• Your goal
Of the lines below, write out exactly those from the line with "تصویری از حضور" through the line with "در سال 1386 ملاحظه می‌کنید.", both included, and skip the rest.

(Material for this task begins)

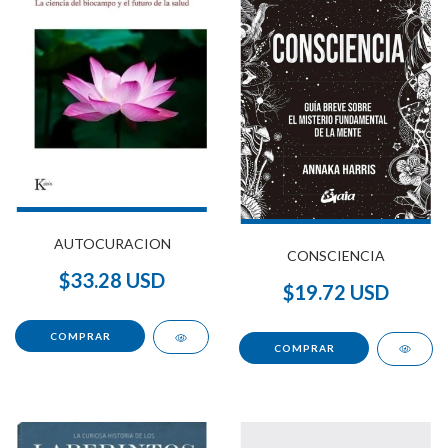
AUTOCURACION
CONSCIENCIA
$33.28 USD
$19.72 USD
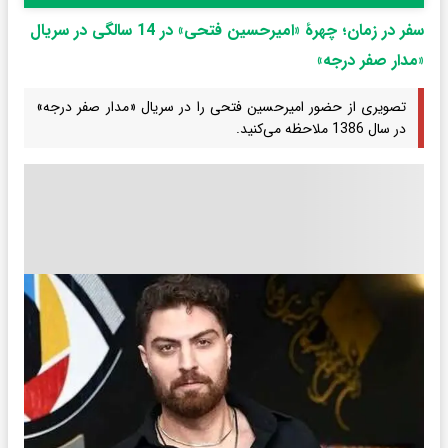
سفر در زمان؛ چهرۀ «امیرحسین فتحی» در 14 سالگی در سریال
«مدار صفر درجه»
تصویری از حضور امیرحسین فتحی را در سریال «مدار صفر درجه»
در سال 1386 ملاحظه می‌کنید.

(Material for this task ends)
(Material for this task begins)

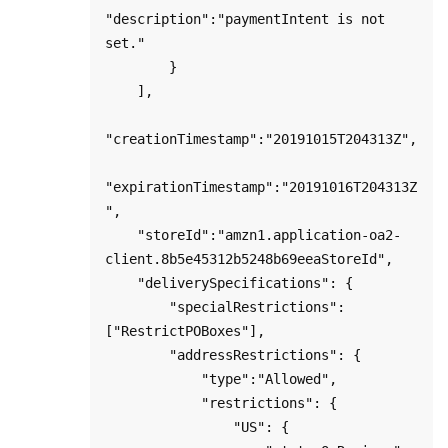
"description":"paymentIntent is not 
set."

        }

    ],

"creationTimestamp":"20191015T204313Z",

(Material for this task ends)

• Task response
تصویری از حضور امیرحسین فتحی را در سریال «مدار صفر درجه»
در سال 1386 ملاحظه می‌کنید.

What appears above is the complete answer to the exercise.